Dinara Klinton performed with the highest technical mastery you could ever encounter, but, what truly struck me, was the absolutely divine sensitivity of her playing. For instance Nocturne by Tchaikovsky was one astonishing piece of music full of such gentleness and sensitivity. It looked as if she was barely touching the keyboard, just brushing it with a feather, however the ever-so-subtle sounds were well defined and traveled straight to the core of our hearts. It was a nostalgic moment and brought such intimacy. Quoting one attendee: "It placed us somewhere completely different".
The first half of Dinara’s programme consisted of two contrasting Sonatas by Scarlatti, Beethoven’s early Sonata No. 24, and Tchaikovsky’s Deux Morceaux Op. 10. This was followed by selection of Liszt’s Transcendental Studies.
Scarlatti’s Sonata No 87 Andante was an incessant flow of flawlessly glorious phrases. The left hand accompaniment maintained an exquisite pianissimo throughout which highlighted the pure melody. Dinara’s keyboard touch was sublime. Sonata No 96 was performed with a clarity and witty articulation. She kept a pleasant tempo, allowing subtle breaks to breathe.
Beethoven’s Sonata No. 24 was a joyful two-movement sonata. There was plenty of singing dialogue throughout. Dinara knew when and how to make simple passages alive and spark; no phrase was repeated in the same manner.
Tchaikovsky’s Deux Morceaux Op. 10 has two pieces; Nocturne in F major and Humoresque in E minor. I described how I loved the earlier Nocturne above; Dinara described these pieces “delicious”, but unfortunately they are not performed often therefore we do not hear them enough!
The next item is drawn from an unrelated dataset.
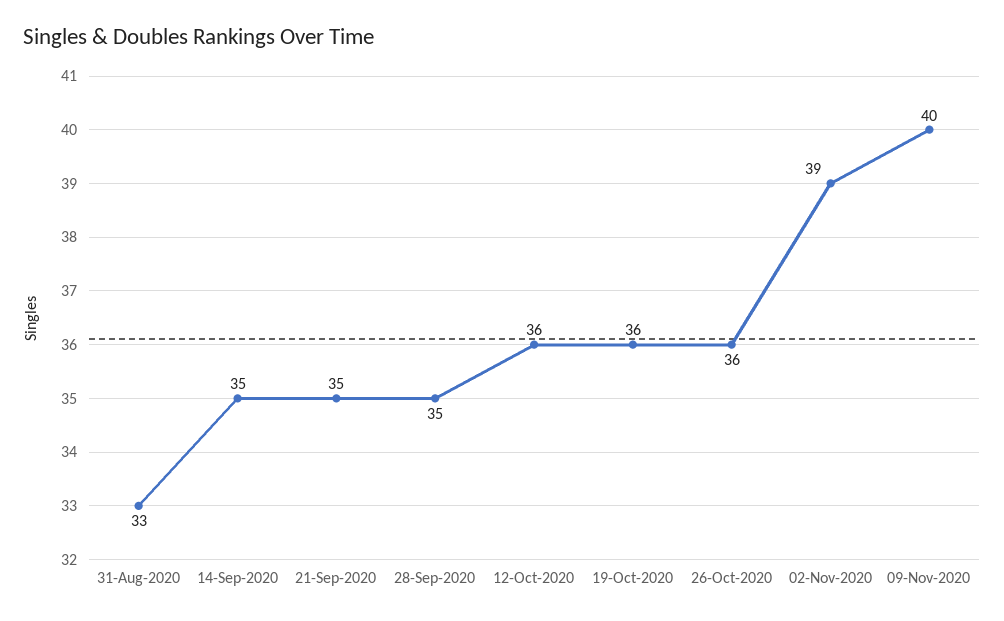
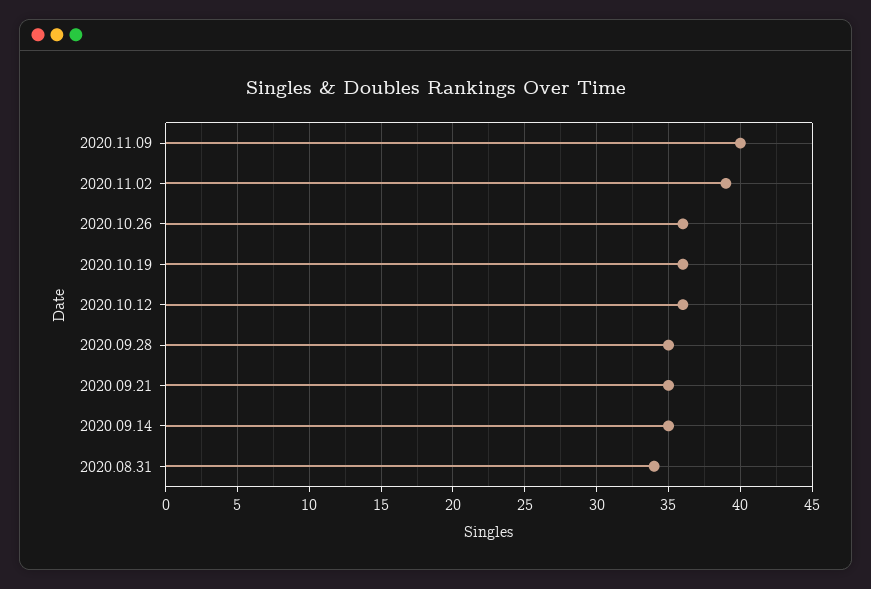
31-Aug-2020: 33 -> 34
A half hour Liszt extravaganza changed the atmosphere. The moment Dinara began playing Preludio, the audience sat up and gazed at her finger movements intensely, not to miss anything. Liszt’s Studies are well known for their fiendish technical challenges, but Dinara made sure they were not mere finger exercises to show off her ability, but that they were indeed musically appetising. In each study, Dinara had a convincing message to convey, melodies to deliver, emotional waves to show, and varieties of sounds and volumes to be heard. The volumes were high, but never overpowering. Her fortissimo sounds were beautifully rounded, not angular; warm and deep but not steely; and flexible not stiff.
Among the dynamic studies, No. 3 Paysage and No. 11 Harmonies du soir were breath-taking beauties with tonal sweetness and calmness. The last study, No. 12 Snow Drift literally expressed the steady fall of snow – the gliding, quietly whirling chromatic scales were nothing other than captivating.
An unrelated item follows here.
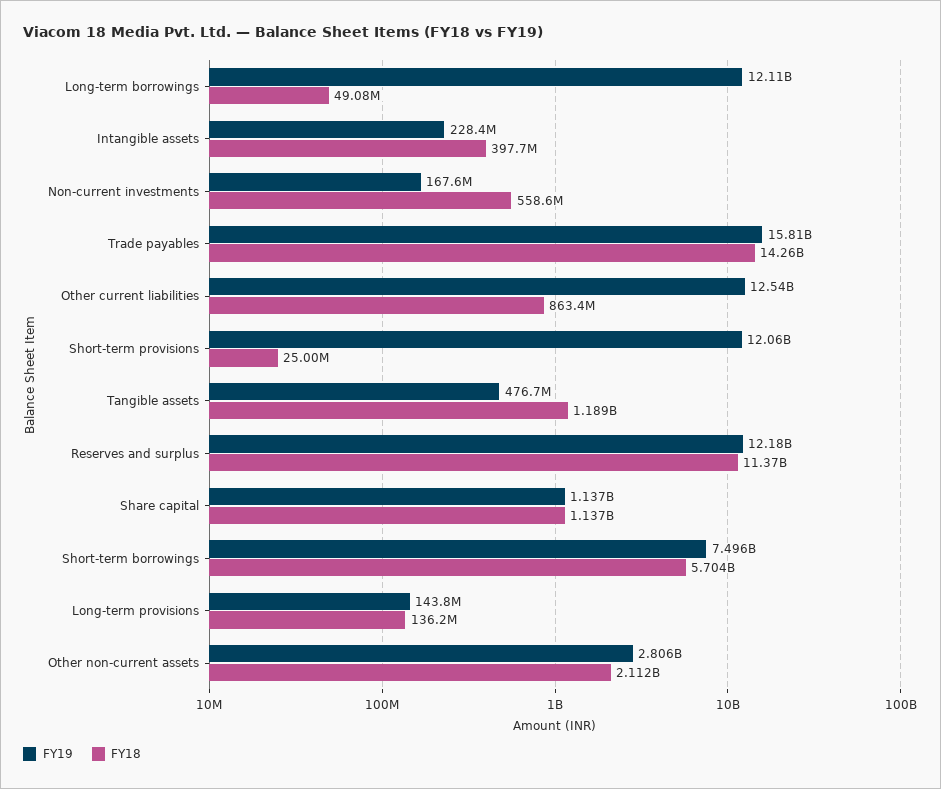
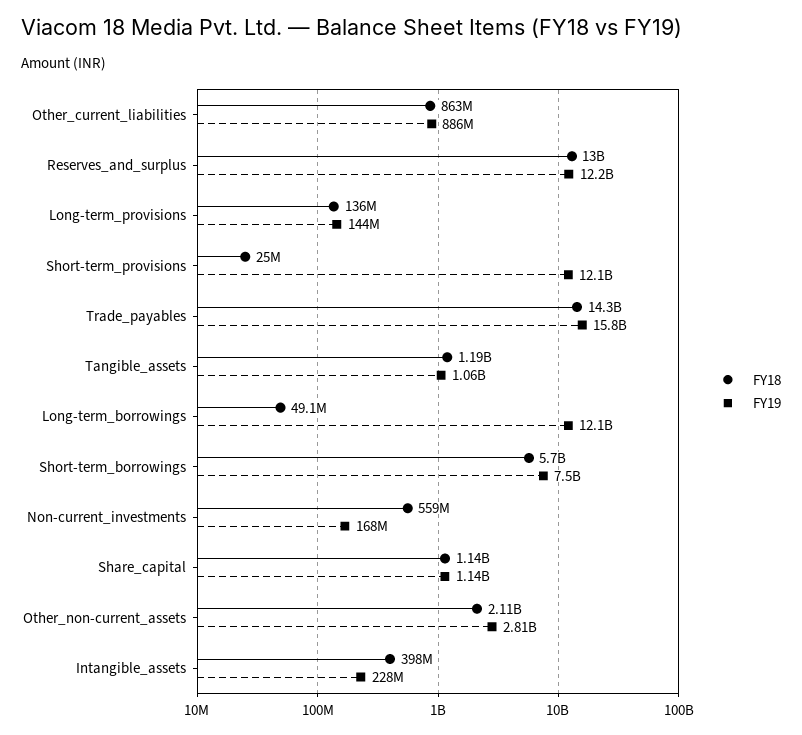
FY19, Other current liabilities: 12540000000 -> 886000000
FY19, Tangible assets: 476700000 -> 1060000000
FY18, Reserves and surplus: 11370000000 -> 13000000000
To complete this wonderfully executed programme, and to release our intensely focused attention from the Liszt Etudes, we heard the sweetly refreshing, dazzlingly poetic Chopin’s Etude No. 1 Op. 25.
Many people commented on our Yamaha grand, complimenting the beautiful sounds it produced, from warm and deep lower registered notes to well-defined and tasteful higher registers. Yes I admit it is a wonderful instrument, but I also admit that it was mostly due to Dinara, who knew exactly how to bring out the best of it. Another audience member remarked: “I enjoyed the first note till the last”. Well, that pretty much summarises her performance.
For this inaugural recital to kick off Breinton’s Matinée Series, I had no one else in my mind than Dinara. I thought she gave a little treasurable break in everyone’s busy daily life, and that was exactly what I wanted to achieve all along.